(Human pose keypoint data)

-=-=-

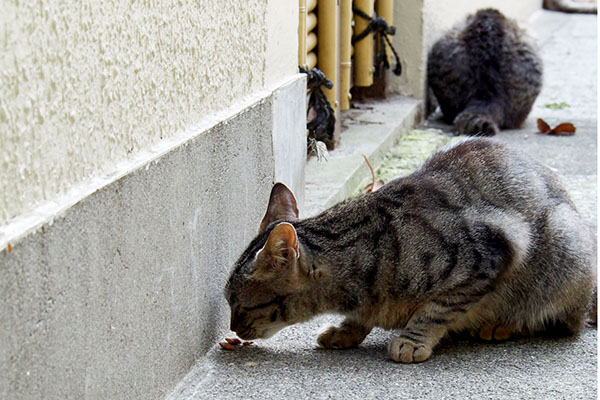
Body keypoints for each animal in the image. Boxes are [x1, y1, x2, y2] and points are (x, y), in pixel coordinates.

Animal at [225, 138, 596, 362]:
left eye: (238, 306)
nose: (232, 329)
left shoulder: (488, 254)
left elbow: (437, 309)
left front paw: (413, 339)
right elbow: (361, 317)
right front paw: (347, 330)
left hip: (563, 243)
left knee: (564, 322)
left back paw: (501, 325)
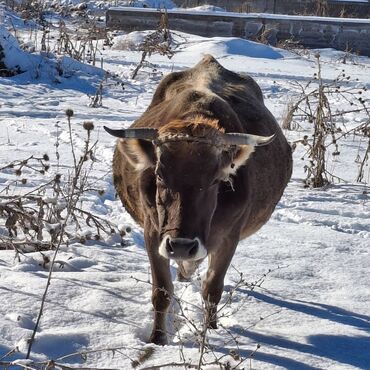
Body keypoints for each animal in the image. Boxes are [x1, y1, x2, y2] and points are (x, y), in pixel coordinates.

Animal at [104, 54, 292, 344]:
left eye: (216, 179)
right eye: (159, 174)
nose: (181, 246)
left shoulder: (229, 237)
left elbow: (212, 289)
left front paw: (210, 333)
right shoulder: (153, 232)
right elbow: (162, 292)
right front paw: (157, 339)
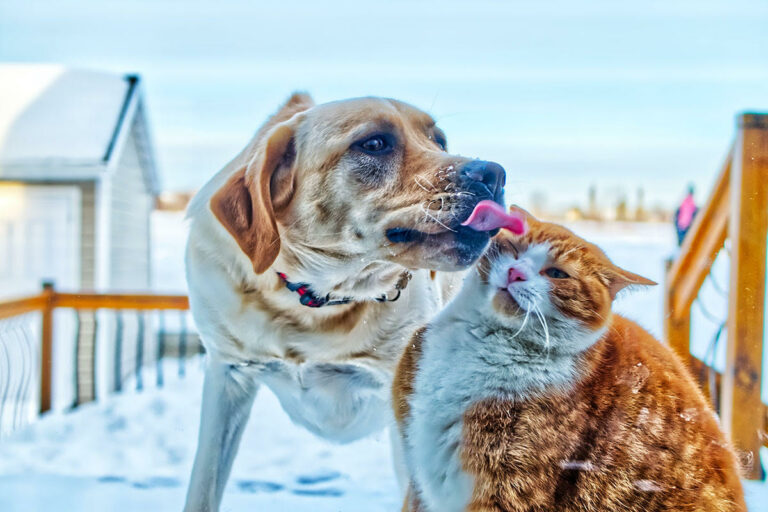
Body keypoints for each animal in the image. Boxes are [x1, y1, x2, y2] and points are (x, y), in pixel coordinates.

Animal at [180, 94, 504, 510]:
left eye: (440, 140)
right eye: (374, 143)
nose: (495, 174)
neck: (318, 301)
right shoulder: (227, 374)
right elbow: (203, 486)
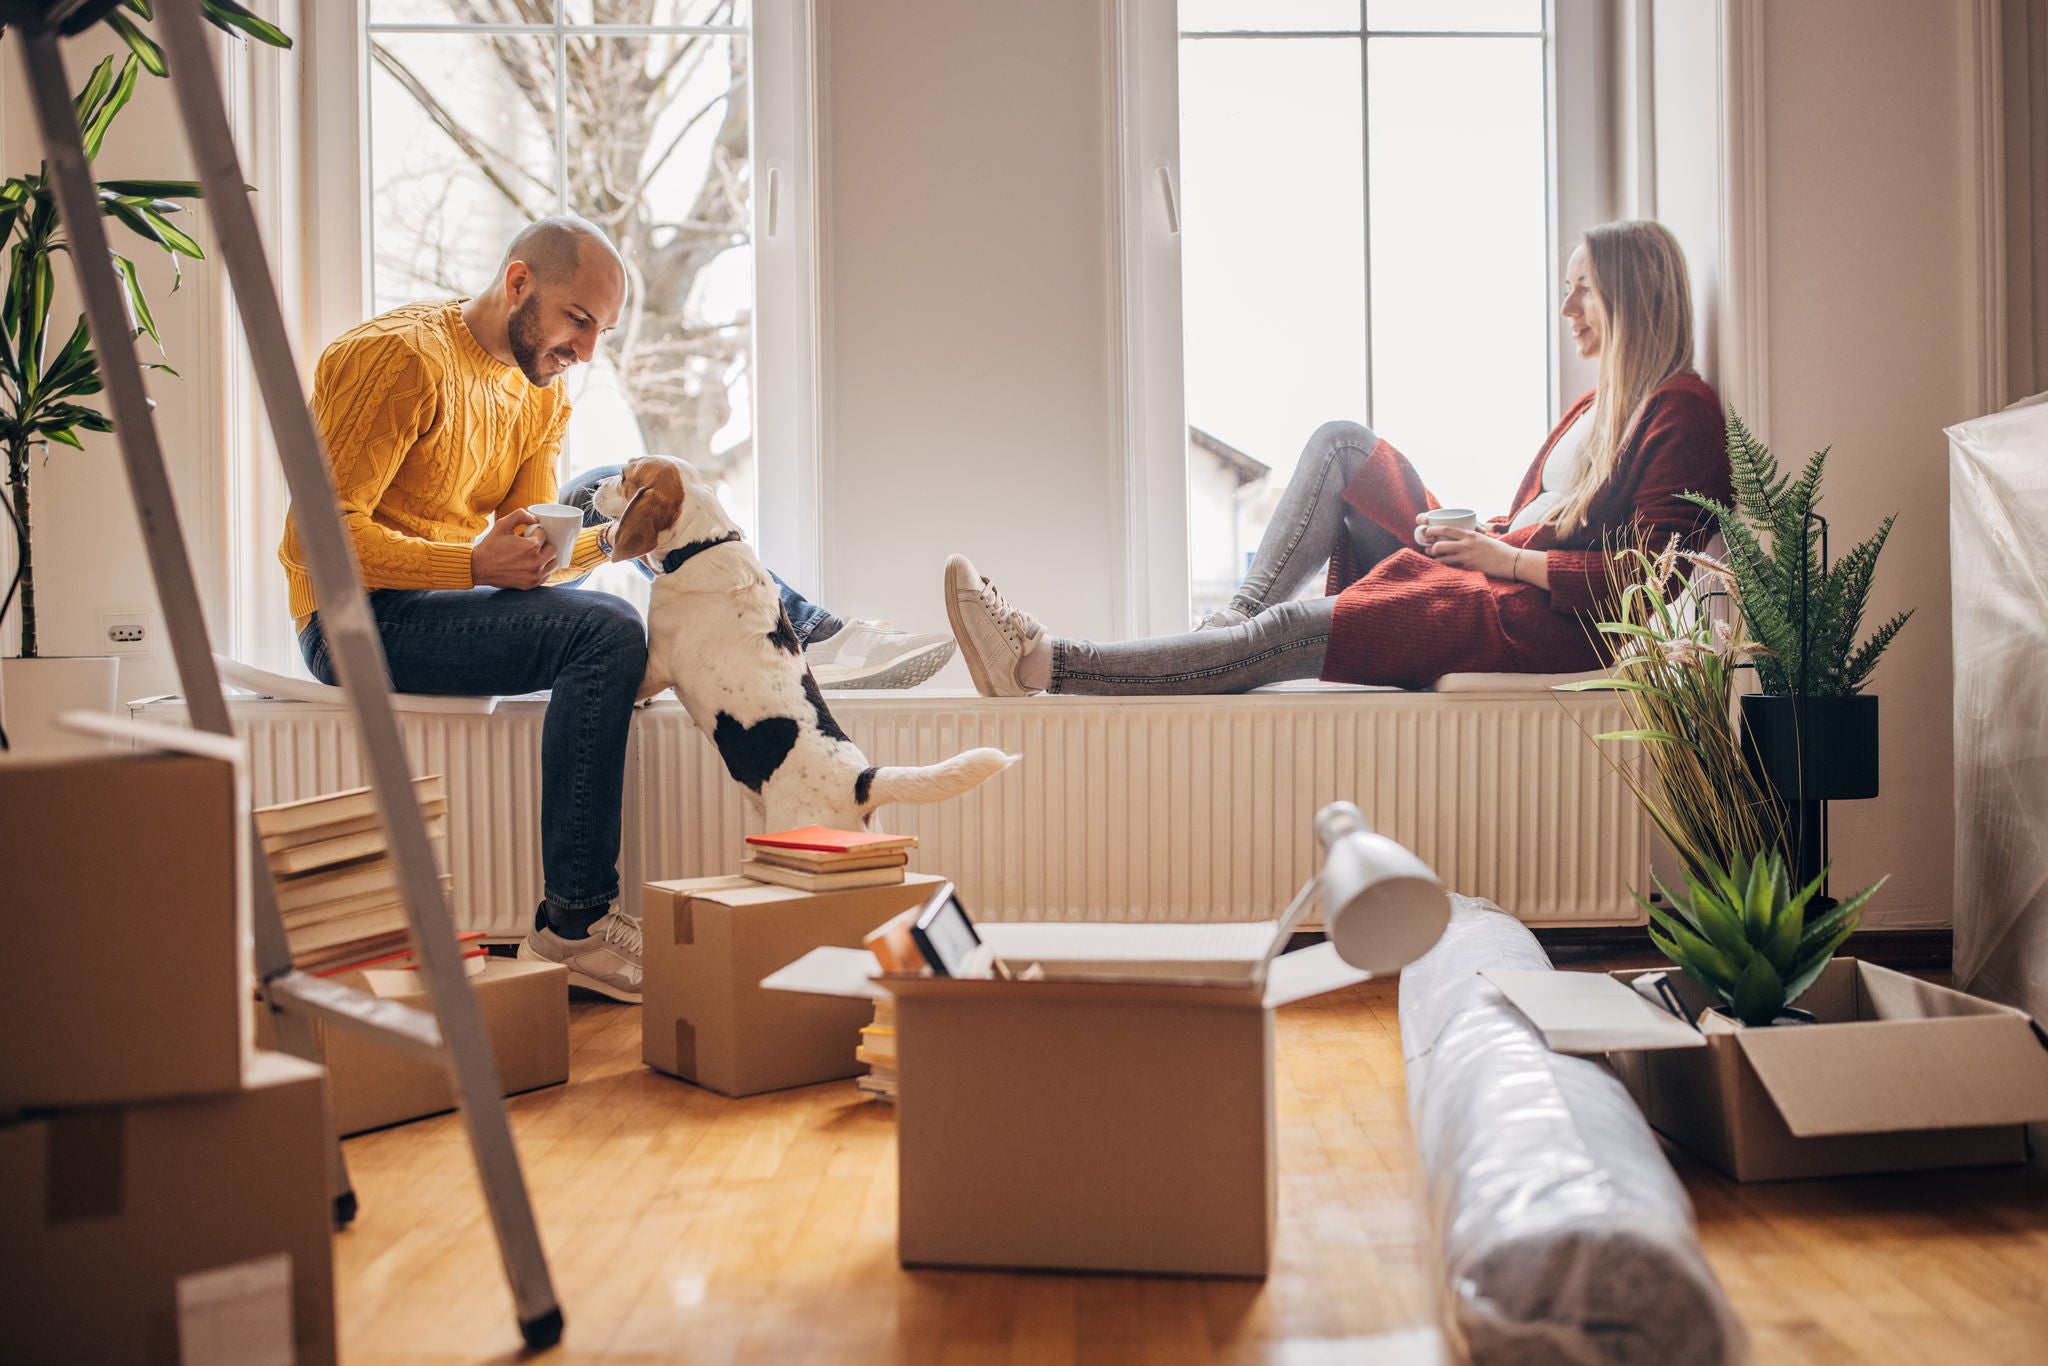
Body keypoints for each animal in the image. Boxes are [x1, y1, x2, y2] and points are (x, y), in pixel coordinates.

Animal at [593, 456, 1015, 835]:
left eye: (626, 475)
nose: (594, 486)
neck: (705, 545)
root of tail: (858, 782)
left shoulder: (659, 663)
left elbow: (644, 680)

-=-=-

**DIRECTIONS:** Your copy must hold every record above in its exact wording and must hold no pictures.

**SOLUTION TO THE EXERCISE:**
Body keypoints for each animal in the image. Boxes are [x1, y1, x2, y2] and points are (x, y), in pixel coordinates.

Animal at [225, 138, 596, 362]:
left eye: (238, 306)
nose: (232, 329)
left shoulder: (488, 254)
left elbow: (437, 309)
left front paw: (413, 339)
right elbow: (361, 317)
right front paw: (347, 330)
left hip: (563, 243)
left knee: (564, 322)
left back paw: (501, 325)
Body keypoints for each animal in the image. Boxes are [x1, y1, x2, y2] and points are (x, y), in pixel coordinates.

Animal at [104, 54, 292, 344]:
left eye: (216, 179)
right eye: (159, 174)
nose: (181, 246)
left shoulder: (229, 237)
left elbow: (212, 289)
left front paw: (210, 333)
right shoulder: (153, 232)
right elbow: (162, 292)
right front paw: (157, 339)
Body keypoints for each animal in the image. Boxes are [x1, y1, x2, y2] and points are (x, y), in pixel coordinates.

Animal at [180, 94, 504, 510]:
left eye: (440, 140)
right eye: (374, 143)
nose: (495, 174)
neck: (318, 301)
right shoulder: (227, 374)
right elbow: (203, 486)
Body keypoints for each animal in the image. Boxes are [x1, y1, x2, y2] and points are (x, y), in pixel coordinates.

Animal at [593, 456, 1015, 835]:
left eye: (626, 475)
nose: (594, 486)
neck: (705, 545)
root of tail: (858, 782)
left shoulder: (659, 663)
left elbow: (644, 680)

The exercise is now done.